I.B. Gurevich suggested, proved and developed with his pupils the descriptive approach to image analysis and recognition (DAIA). Within DAIA a new class of image algebra was introduced, defined and investigated (descriptive image algebras); new types of image models were introduced, classified and investigated; axioms of descriptive theory of image analysis were introduced; a common model of image recognition process was defined and investigated; new settings of image analysis and recognition problems were introduced; a notion “image equivalence” was introduced and investigated; new classes of image recognition algorithms were defined and investigated; an image formalization space was introduced, defined and investigated.

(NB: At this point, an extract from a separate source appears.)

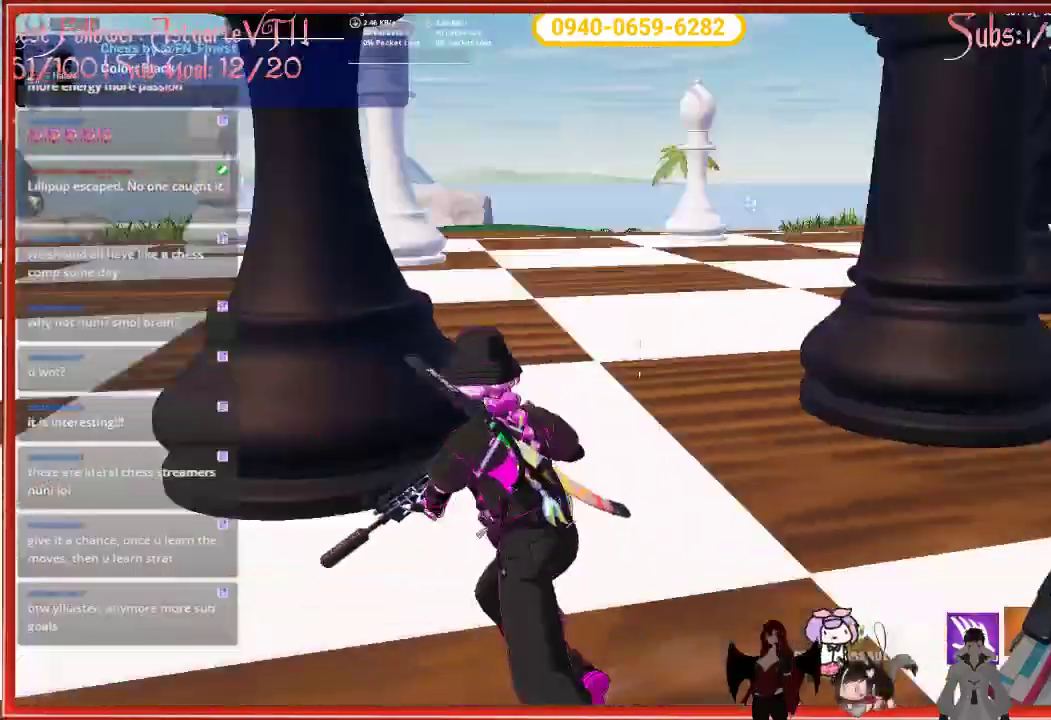
{"buttons": [], "left_stick": "up-right", "right_stick": "right", "events": [[83, "left_stick", "right"], [500, "left_stick", "up-right"]]}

Listed results were used in development of software kits for image analysis and recognition and for solution of important and difficult applied problems of automated bio-medical image analysis.
I.B. Gurevich is an author of 2 monographs and of 301 papers in peer reviewed journals and proceedings indexed in Web of Science, Scopus and Russian Science Citation Index on the platform of Web of Science, 31 invited papers at international conferences, holder of 7 patents. Web of Science: 22 papers; SCOPUS: 70 papers, 214 citations in 125 documents; Hirsh index is 8; Russian Science Citation Index on the platform of Web of Science: 84 papers; 426 citations; Hirsh index is 7.
Vice-Chairman of the National Committee for Pattern Recognition and Image Analysis of the Presidium of the Russian Academy of Sciences, Member of the International Association for Pattern Recognition (IAPR) Governing Board (representative from RF), IAPR Fellow. He has been the PI of 62 R&D projects as part of national and international research programs. Vice-Editor-in-Chief of the “Pattern Recognition and Image Analysis: Advances in Mathematical Theory and Applications” international journal of the RAS, member of editorial boards of several international scientific journals, member of the program and technical committees of many international scientific conferences. Teaching experience: Moscow Lomonosov State University, RF (assistant professor), Dresden Technical University, Germany (visiting professor), George Mason University, USA (research fellow). He was supervisor of 6 PhD students and many graduate and master students.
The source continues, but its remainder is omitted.